[Multi-view geometry data]
↓↓↓

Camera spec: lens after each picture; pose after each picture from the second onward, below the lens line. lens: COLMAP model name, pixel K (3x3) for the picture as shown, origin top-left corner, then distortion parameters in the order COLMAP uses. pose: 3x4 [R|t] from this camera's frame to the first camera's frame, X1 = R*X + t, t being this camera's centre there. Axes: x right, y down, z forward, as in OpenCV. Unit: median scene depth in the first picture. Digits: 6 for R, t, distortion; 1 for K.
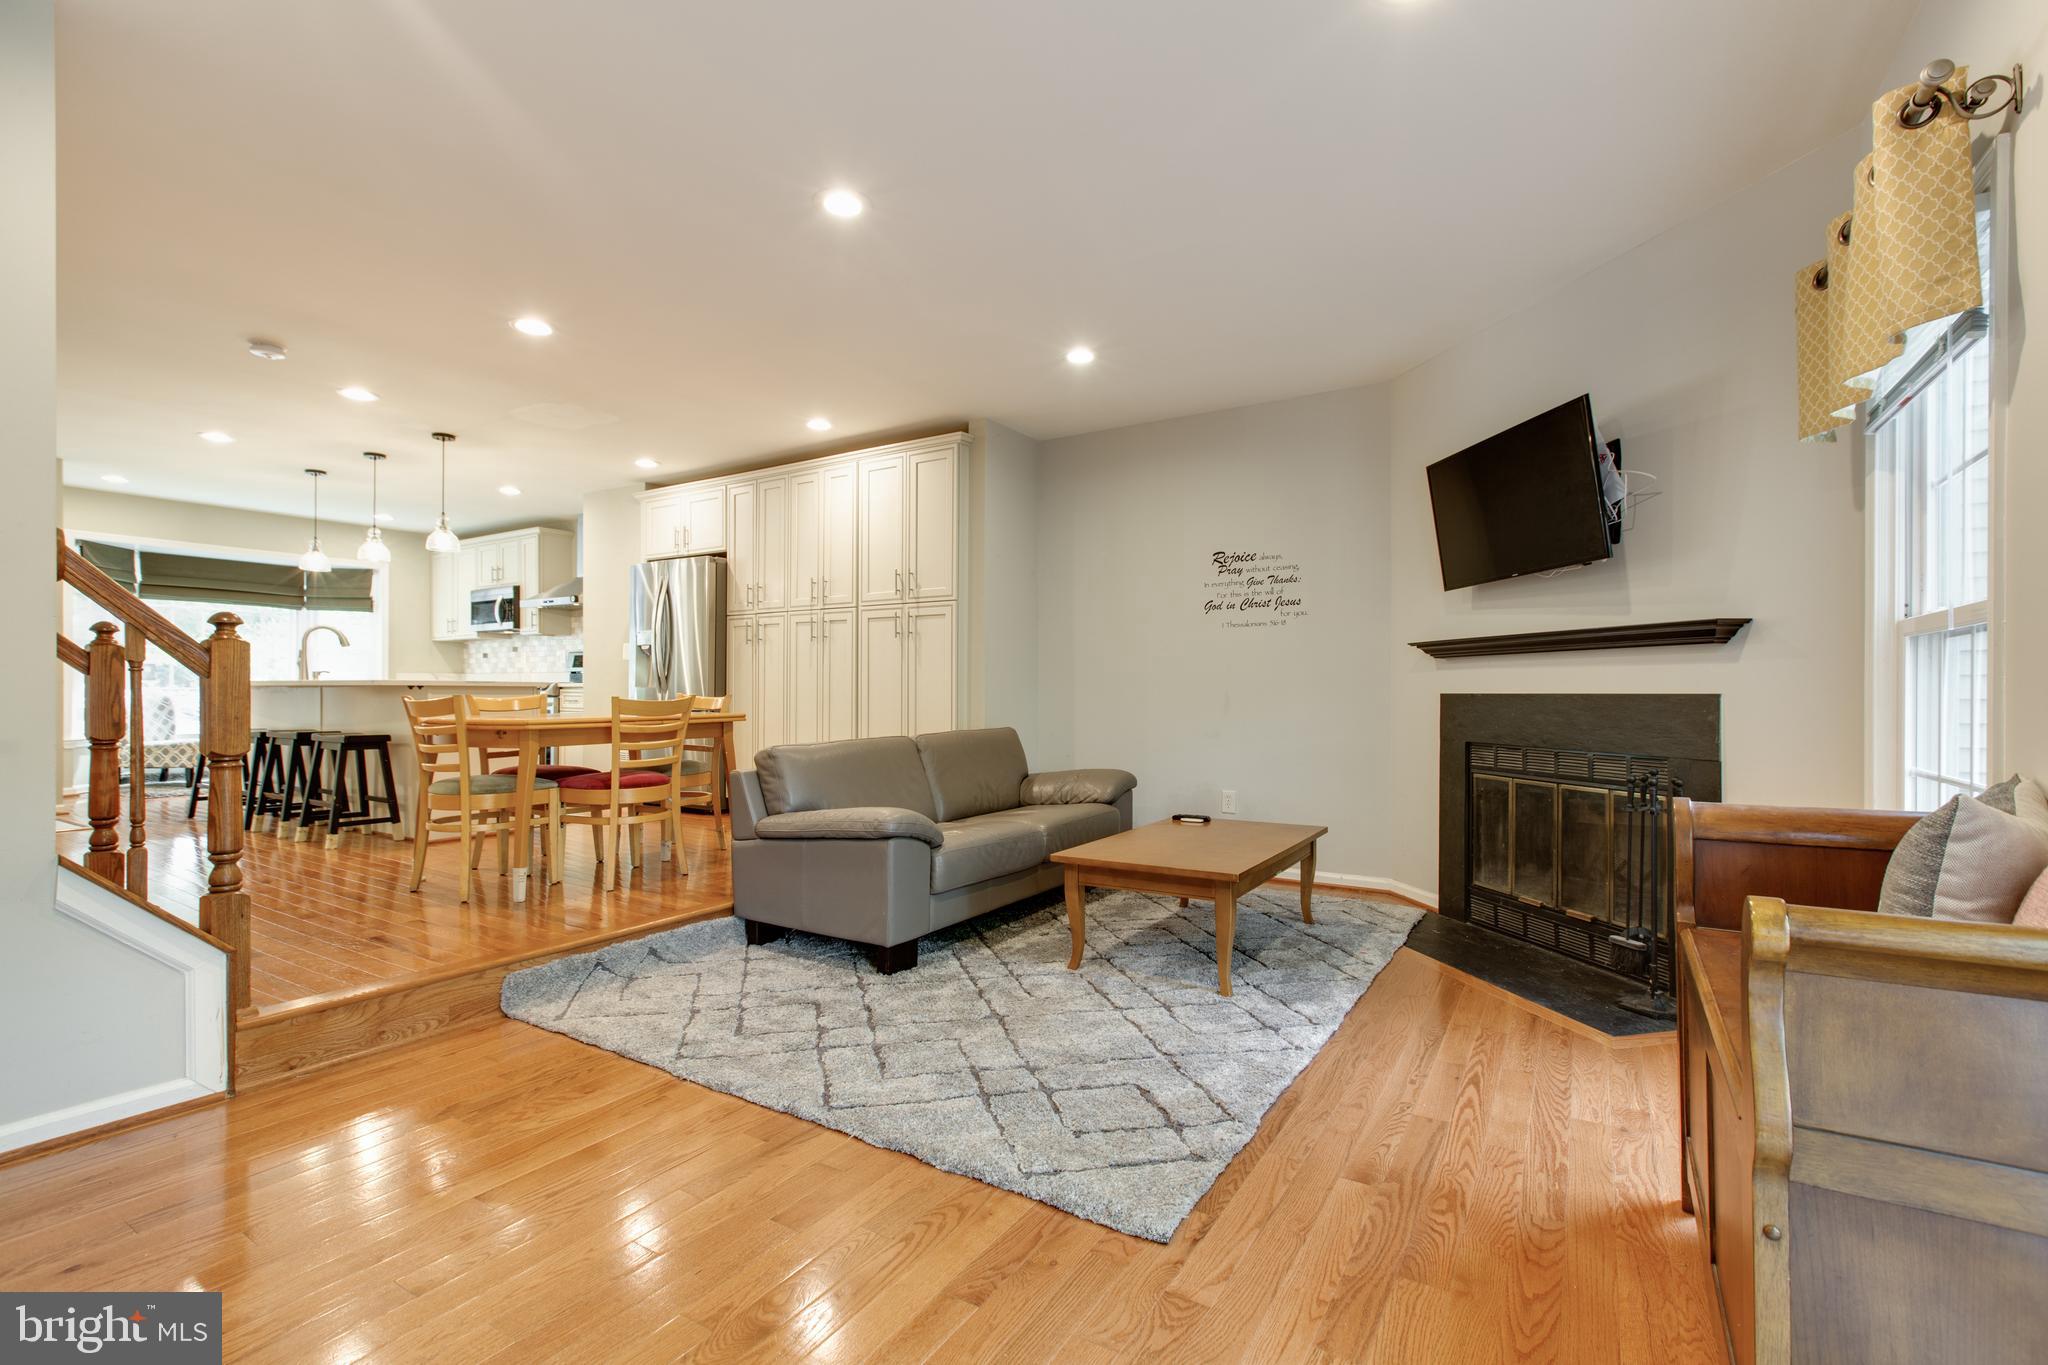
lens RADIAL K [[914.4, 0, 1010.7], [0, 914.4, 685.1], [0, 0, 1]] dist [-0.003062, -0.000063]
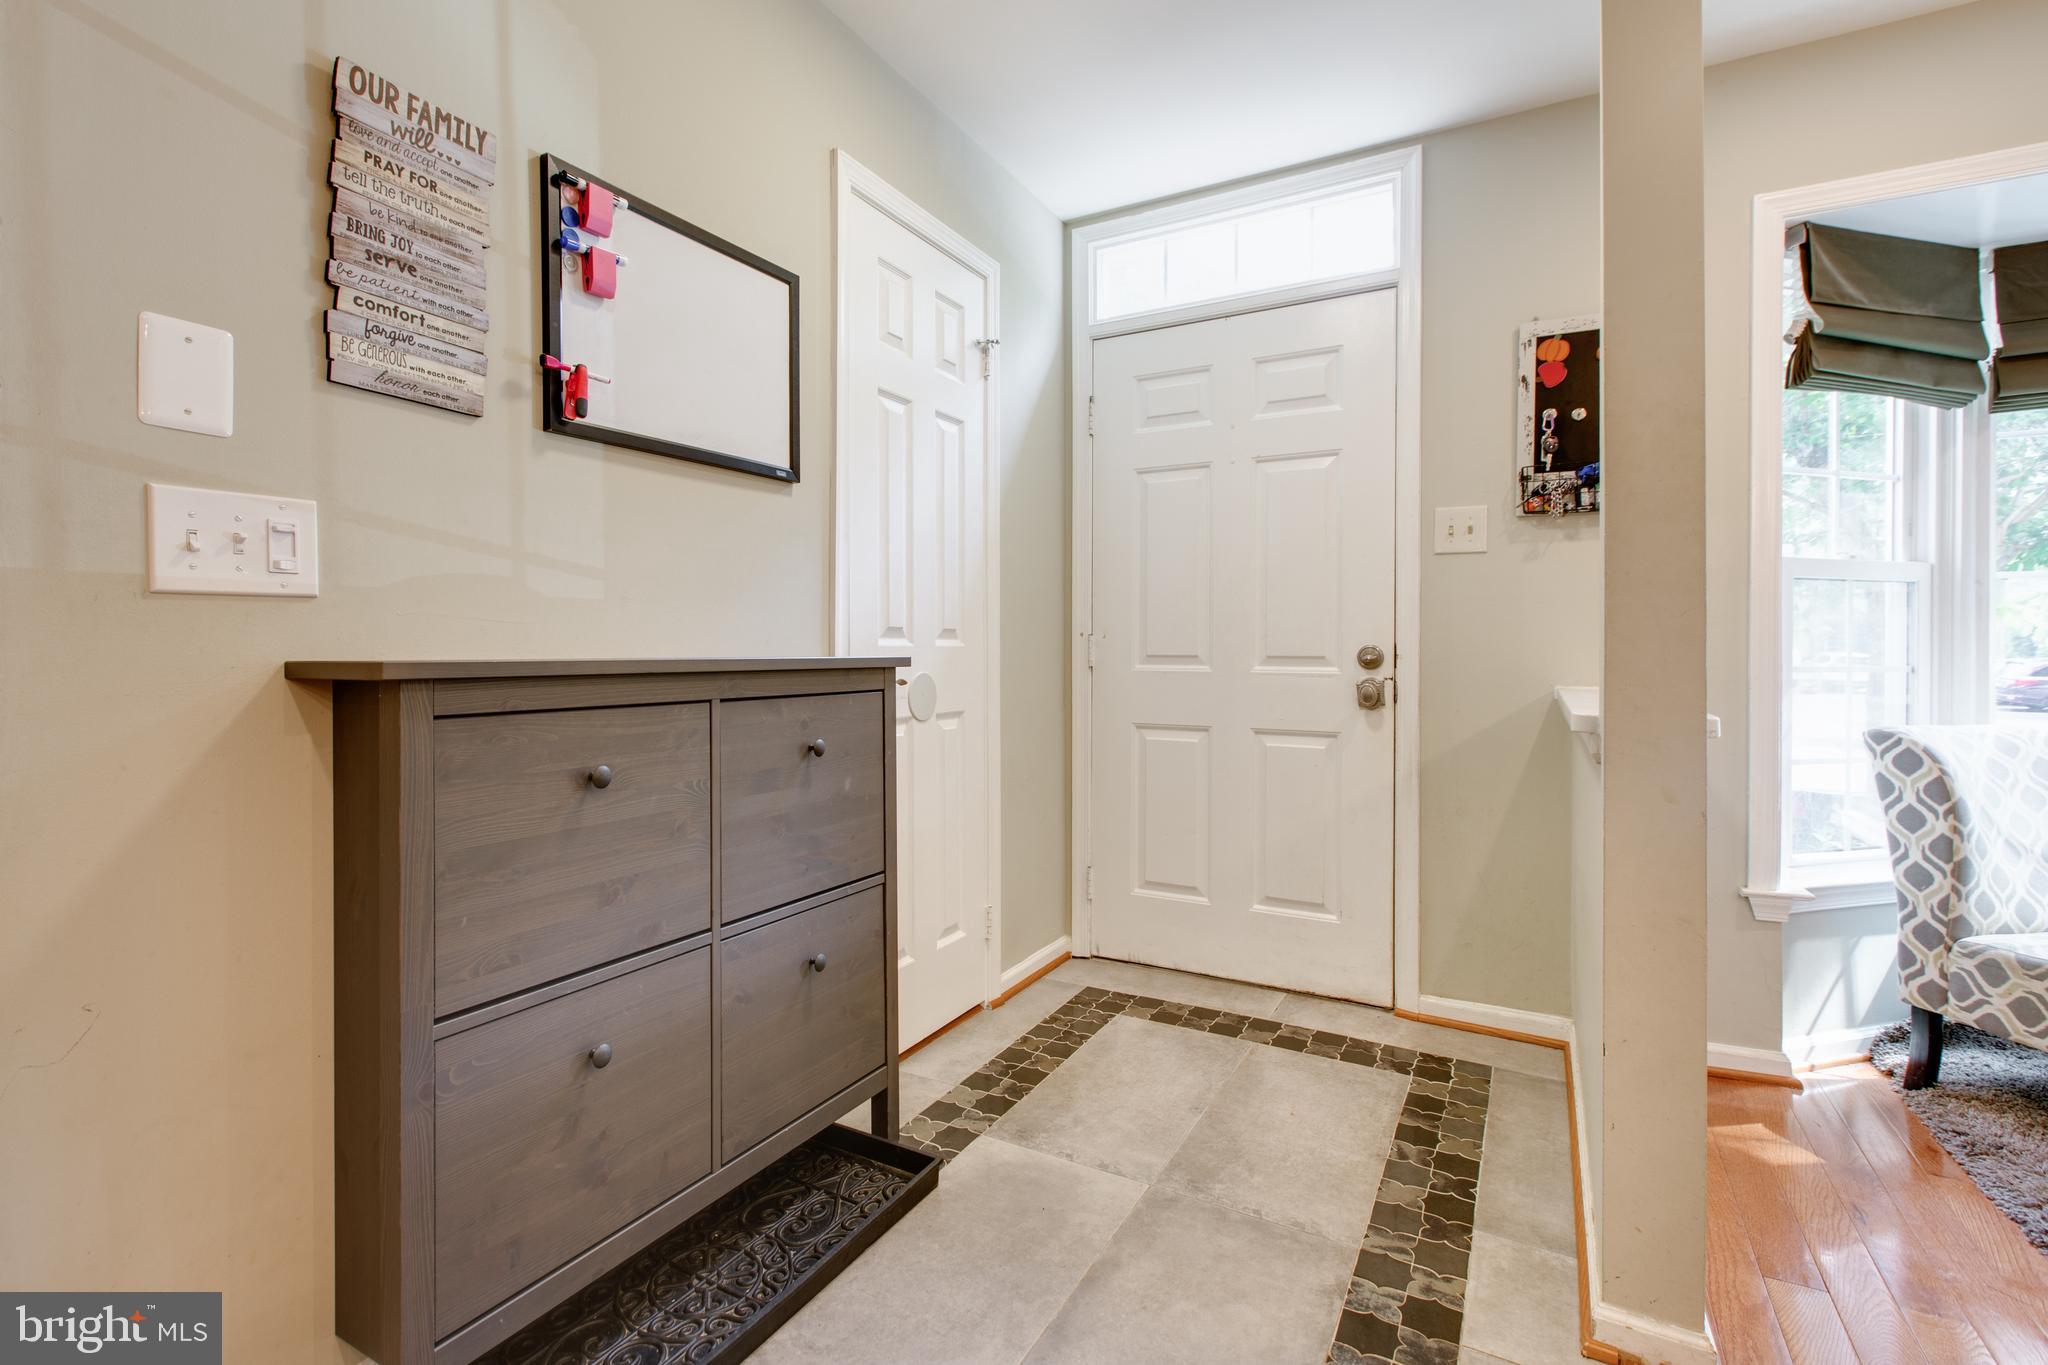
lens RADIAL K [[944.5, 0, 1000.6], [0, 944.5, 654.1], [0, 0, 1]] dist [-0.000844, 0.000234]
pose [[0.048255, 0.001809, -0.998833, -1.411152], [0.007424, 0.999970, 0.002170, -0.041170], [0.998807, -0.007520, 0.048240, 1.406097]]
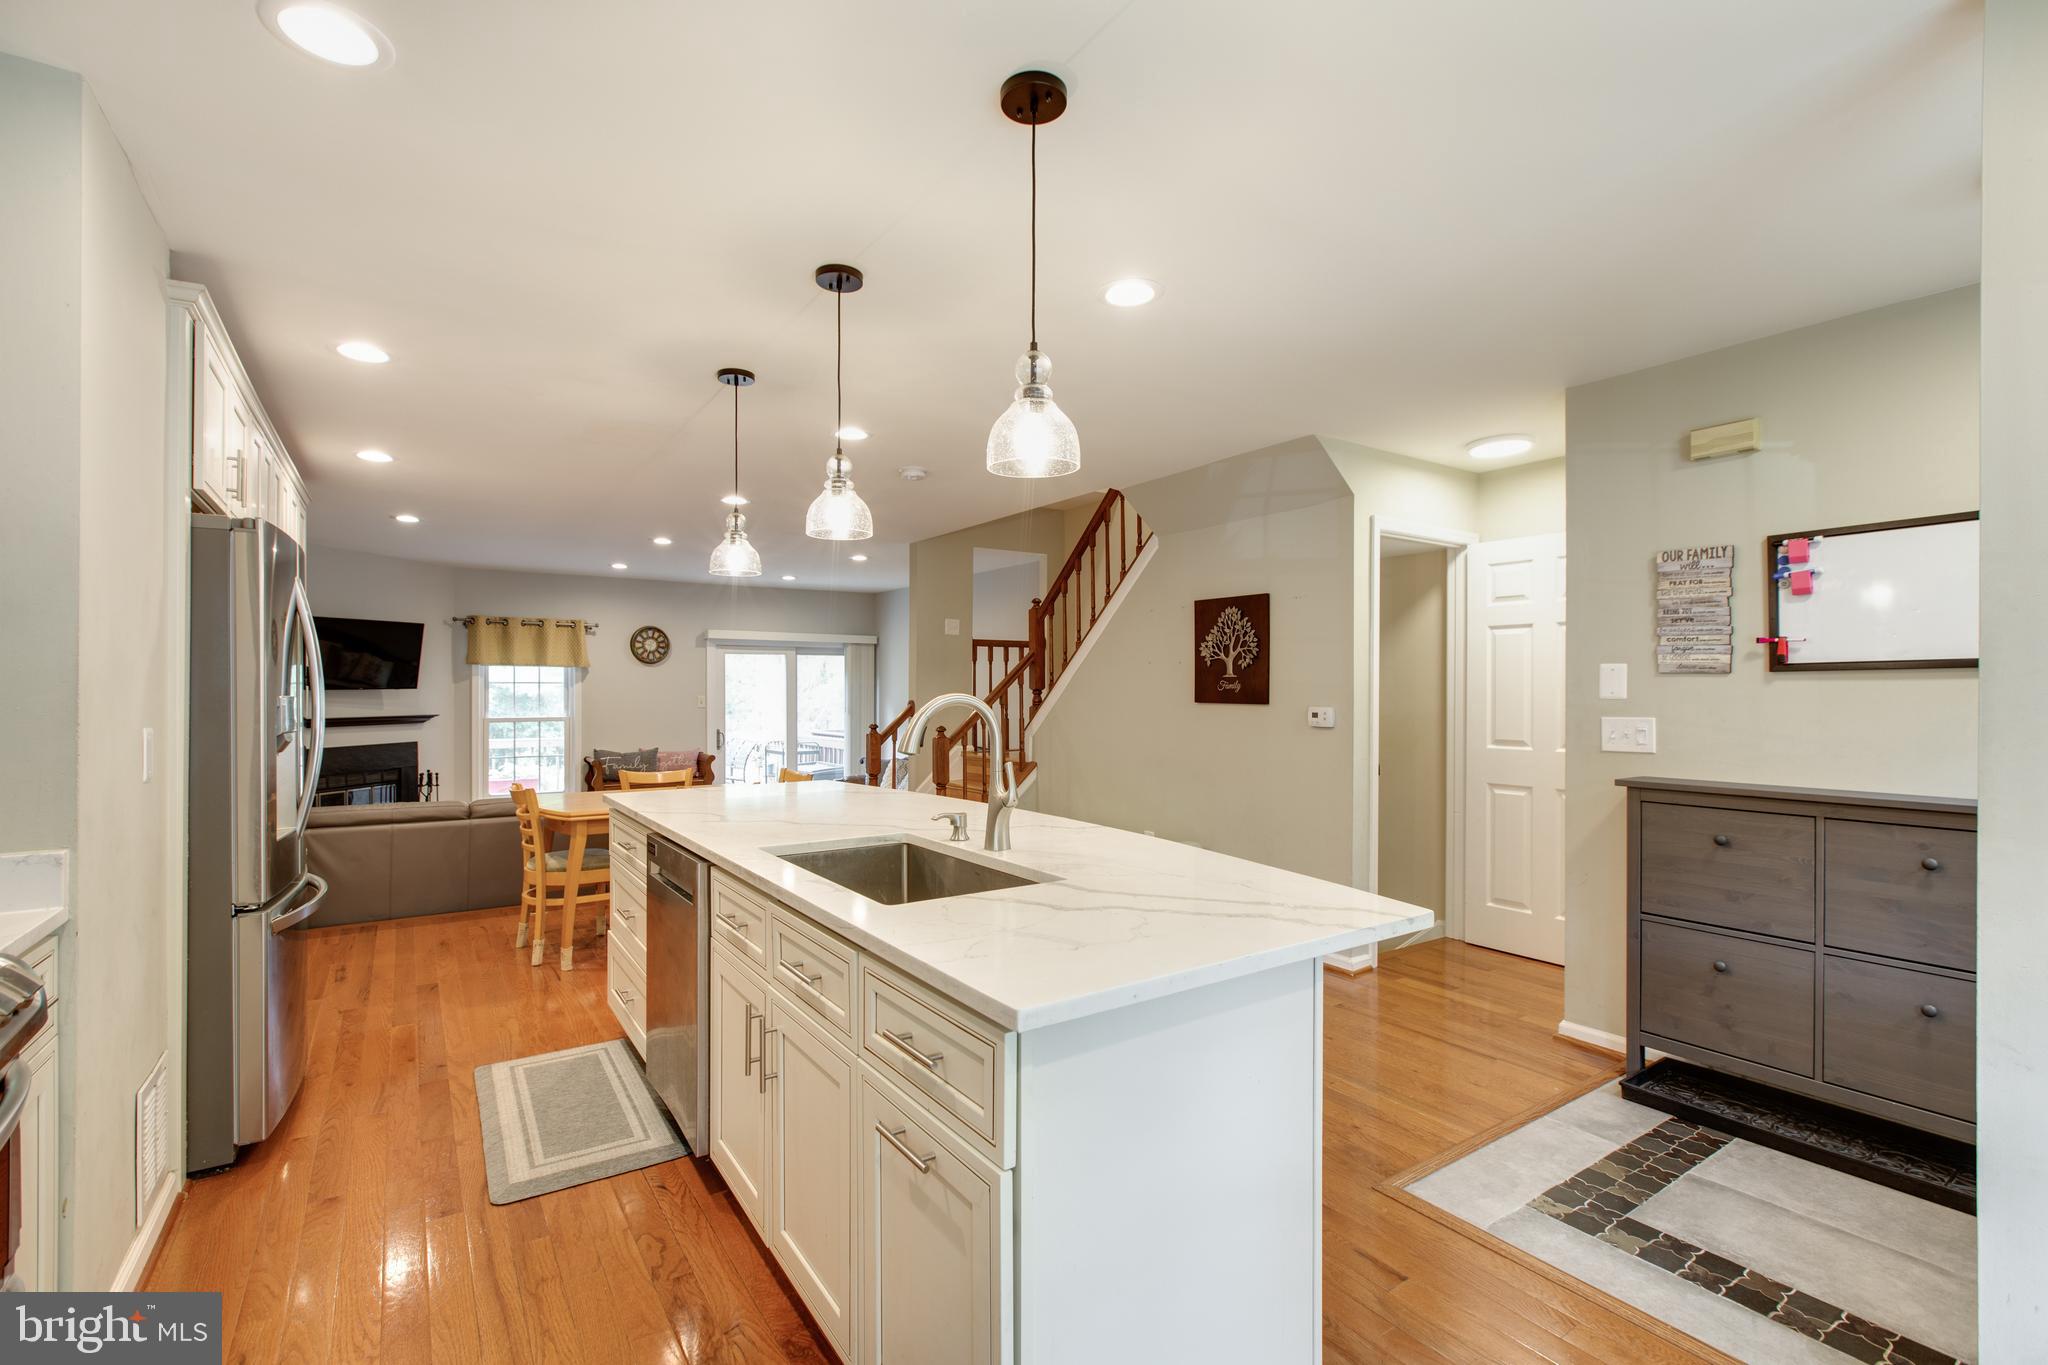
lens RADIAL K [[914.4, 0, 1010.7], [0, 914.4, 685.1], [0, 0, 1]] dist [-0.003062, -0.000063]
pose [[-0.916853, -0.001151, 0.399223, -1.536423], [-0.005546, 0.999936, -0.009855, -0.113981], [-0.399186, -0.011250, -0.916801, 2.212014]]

↑↑↑

Swap "Camera spec" for "Camera description" and rewrite the data from the beginning up to and including the line with "dist [-0.000844, 0.000234]", keeping everything else unchanged. Leave the pictures out of your answer.

> RESPONSE FOR THIS EXERCISE
Camera description: lens after each picture; pose after each picture from the second onward, below the lens line. lens: COLMAP model name, pixel K (3x3) for the picture as shown, origin top-left corner, then distortion parameters in the order COLMAP uses. pose: 3x4 [R|t] from this camera's frame to the first camera's frame, X1 = R*X + t, t being this camera's centre there. Axes: x right, y down, z forward, as in OpenCV. Unit: median scene depth in the first picture. Digits: 6 for R, t, distortion; 1 for K.
lens RADIAL K [[914.4, 0, 1010.7], [0, 914.4, 685.1], [0, 0, 1]] dist [-0.003062, -0.000063]
lens RADIAL K [[944.5, 0, 1000.6], [0, 944.5, 654.1], [0, 0, 1]] dist [-0.000844, 0.000234]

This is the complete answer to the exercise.